But she never was that, really. It is useful to recall that in 1977 and 1979 a Gallup poll designated Rosalynn the most popular woman in the world among Americans, and in 1980 she tied for the same honor with Mother Teresa, whose reputation has since suffered blows. Reading over several biographical accounts in recent days, what has come through most is how Rosalynn Carter managed to be both partner and individual. She was a woman of a generation that could (almost but not quite) operate independently, a bridge between the First Ladies who were silent helpmates and those who could (almost) act as individuals in their own right. Though it isn’t frequently noted, the Carters presaged the package deal later offered by Bill and Hillary Clinton.

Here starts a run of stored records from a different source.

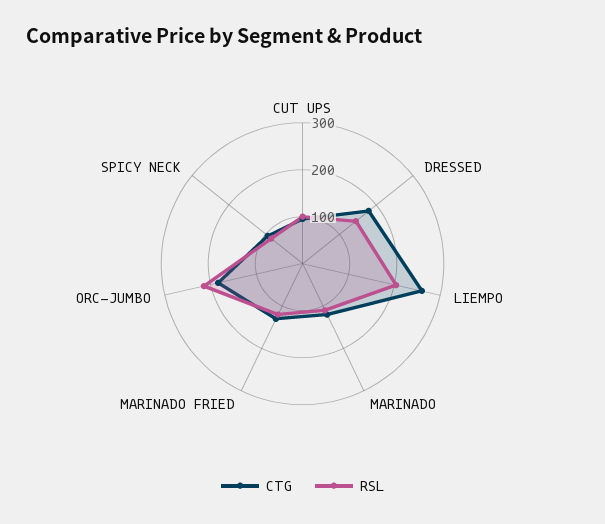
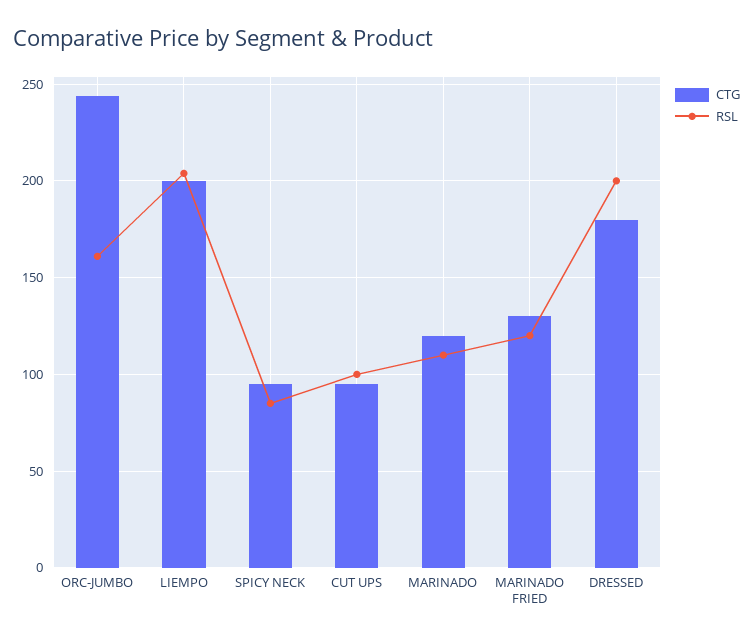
  {
    "CTG": {
      "CUT UPS": 95,
      "DRESSED": 180,
-     "LIEMPO": 260,
+     "LIEMPO": 200,
      "MARINADO": 120,
      "MARINADO FRIED": 130,
-     "ORC-JUMBO": 180,
+     "ORC-JUMBO": 245,
      "SPICY NECK": 95
    },
    "RSL": {
      "CUT UPS": 100,
-     "DRESSED": 140,
+     "DRESSED": 200,
      "LIEMPO": 205,
      "MARINADO": 110,
      "MARINADO FRIED": 120,
-     "ORC-JUMBO": 220,
+     "ORC-JUMBO": 160,
      "SPICY NECK": 85
    }
  }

She was the right person at the right time for that societal shift. Eleanor Rosalynn Smith (pronounced “Rose-a-lynn,” never “Roz-a-lynn”) grew up in modest circumstances in Plains, Georgia, wearing clothes made by her dressmaker mother. She was devoted to her father, an auto mechanic and bus driver, who encouraged her to excel in high school, which she did, and to go on to college and find wider horizons. He died of leukemia when Rosalynn was 13, and she was driven to fulfill his ambitions for her. (“My childhood really ended at that moment,” she would later write in her autobiography, First Lady from Plains, of the moment he told her about his illness.)

The road to that wider world appeared in the form of a US Naval Academy student by the name of James Earl Carter Jr., whom she started dating in 1945. (They had met years before, when Carter was three, and his mother, an enterprising nurse who came to be known as “Miz” Lillian, helped deliver Rosalynn.) Their love-at-almost-first-sight story became a staple of news reports from the time Jimmy started running for public office, and, by the time he was elected president, was part of a romantic gloss that feature writers so adore. The tale has staying power because it was true. Yes, Rosalynn was royally peeved when, in 1953, Jimmy gave up his naval career (and the travels she loved) to run the family’s peanut farm in Plains after Carter’s father died. However, that was the beginning of the collaboration that eventually landed Jimmy in the Georgia State Senate and then the governor’s mansion. “We developed a partnership when we were working in the farm supply business, and it continued when Jimmy got involved in politics,” Rosalynn told the Associated Press. “I knew more on paper about the business than he did. He would take my advice about things.” Jimmy didn’t argue. “The best thing I ever did was marrying Rosalynn,” he said in a Carter Center interview in 2015. “That’s the pinnacle of my life.”